### EXERCISE INSTRUCTIONS
A faithful copy of all the entries is required, with no pictures in it.

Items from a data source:
####################

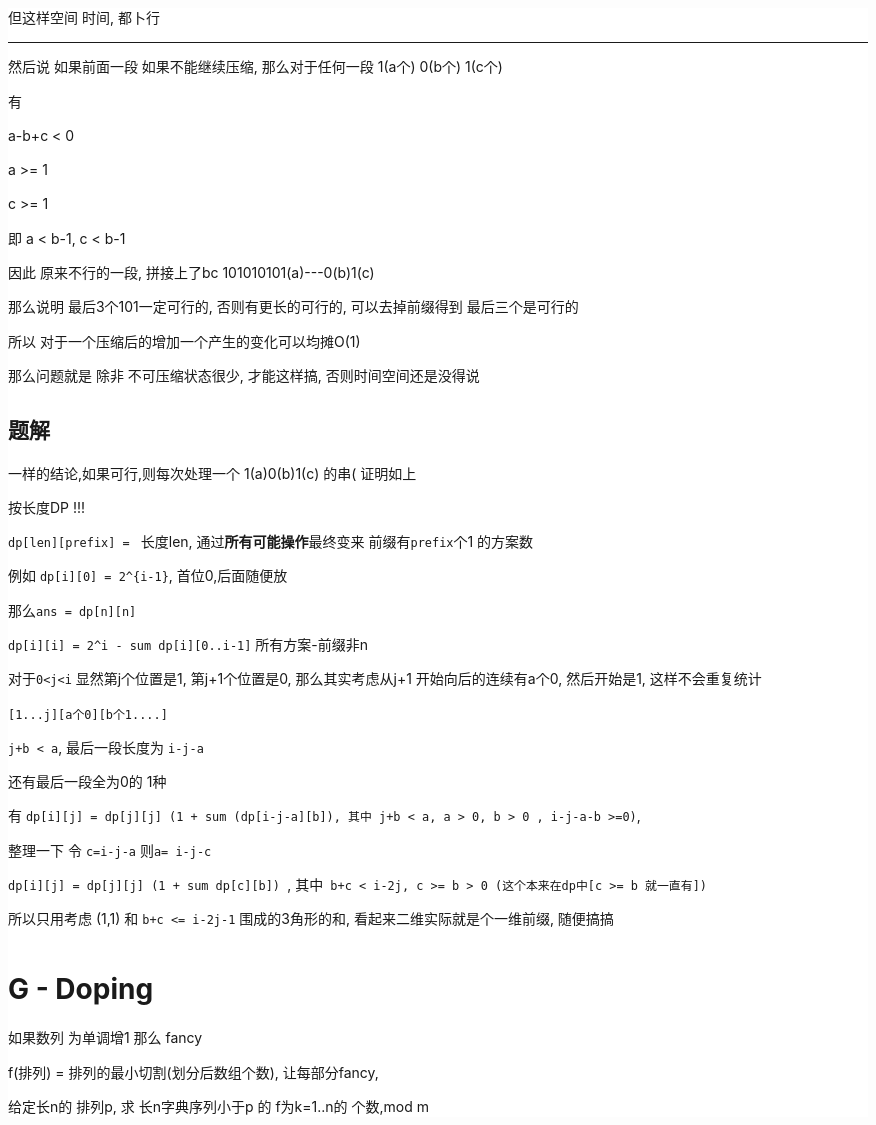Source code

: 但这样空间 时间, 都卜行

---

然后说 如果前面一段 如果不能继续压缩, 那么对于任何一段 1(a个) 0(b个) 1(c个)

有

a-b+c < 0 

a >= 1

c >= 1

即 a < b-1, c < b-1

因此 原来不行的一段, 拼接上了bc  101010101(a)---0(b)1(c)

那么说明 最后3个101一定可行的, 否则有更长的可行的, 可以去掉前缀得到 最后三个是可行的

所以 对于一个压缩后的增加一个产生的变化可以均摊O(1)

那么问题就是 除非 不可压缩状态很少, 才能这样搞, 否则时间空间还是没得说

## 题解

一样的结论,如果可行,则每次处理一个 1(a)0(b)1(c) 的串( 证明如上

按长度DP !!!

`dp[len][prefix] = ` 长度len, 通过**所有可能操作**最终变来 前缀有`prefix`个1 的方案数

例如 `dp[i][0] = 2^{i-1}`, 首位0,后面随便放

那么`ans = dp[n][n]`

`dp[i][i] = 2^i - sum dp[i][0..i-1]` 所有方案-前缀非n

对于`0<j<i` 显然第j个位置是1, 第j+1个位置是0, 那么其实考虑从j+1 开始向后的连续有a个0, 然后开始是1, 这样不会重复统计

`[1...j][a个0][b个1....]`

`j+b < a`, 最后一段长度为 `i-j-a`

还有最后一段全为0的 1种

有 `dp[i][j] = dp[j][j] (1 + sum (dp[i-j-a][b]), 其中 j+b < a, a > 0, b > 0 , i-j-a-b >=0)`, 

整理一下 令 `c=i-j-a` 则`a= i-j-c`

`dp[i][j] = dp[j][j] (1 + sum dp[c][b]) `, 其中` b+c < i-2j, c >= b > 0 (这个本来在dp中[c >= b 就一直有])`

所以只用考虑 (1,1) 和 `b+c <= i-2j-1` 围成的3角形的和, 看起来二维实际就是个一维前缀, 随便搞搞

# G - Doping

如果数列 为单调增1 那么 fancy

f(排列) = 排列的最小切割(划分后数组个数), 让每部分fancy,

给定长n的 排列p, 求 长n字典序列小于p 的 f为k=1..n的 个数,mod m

####################

### RESULT OF THE EXERCISE
Source code

: 但这样空间 时间, 都卜行

---

然后说 如果前面一段 如果不能继续压缩, 那么对于任何一段 1(a个) 0(b个) 1(c个)

有

a-b+c < 0 

a >= 1

c >= 1

即 a < b-1, c < b-1

因此 原来不行的一段, 拼接上了bc  101010101(a)---0(b)1(c)

那么说明 最后3个101一定可行的, 否则有更长的可行的, 可以去掉前缀得到 最后三个是可行的

所以 对于一个压缩后的增加一个产生的变化可以均摊O(1)

那么问题就是 除非 不可压缩状态很少, 才能这样搞, 否则时间空间还是没得说

## 题解

一样的结论,如果可行,则每次处理一个 1(a)0(b)1(c) 的串( 证明如上

按长度DP !!!

`dp[len][prefix] = ` 长度len, 通过**所有可能操作**最终变来 前缀有`prefix`个1 的方案数

例如 `dp[i][0] = 2^{i-1}`, 首位0,后面随便放

那么`ans = dp[n][n]`

`dp[i][i] = 2^i - sum dp[i][0..i-1]` 所有方案-前缀非n

对于`0<j<i` 显然第j个位置是1, 第j+1个位置是0, 那么其实考虑从j+1 开始向后的连续有a个0, 然后开始是1, 这样不会重复统计

`[1...j][a个0][b个1....]`

`j+b < a`, 最后一段长度为 `i-j-a`

还有最后一段全为0的 1种

有 `dp[i][j] = dp[j][j] (1 + sum (dp[i-j-a][b]), 其中 j+b < a, a > 0, b > 0 , i-j-a-b >=0)`, 

整理一下 令 `c=i-j-a` 则`a= i-j-c`

`dp[i][j] = dp[j][j] (1 + sum dp[c][b]) `, 其中` b+c < i-2j, c >= b > 0 (这个本来在dp中[c >= b 就一直有])`

所以只用考虑 (1,1) 和 `b+c <= i-2j-1` 围成的3角形的和, 看起来二维实际就是个一维前缀, 随便搞搞

# G - Doping

如果数列 为单调增1 那么 fancy

f(排列) = 排列的最小切割(划分后数组个数), 让每部分fancy,

给定长n的 排列p, 求 长n字典序列小于p 的 f为k=1..n的 个数,mod m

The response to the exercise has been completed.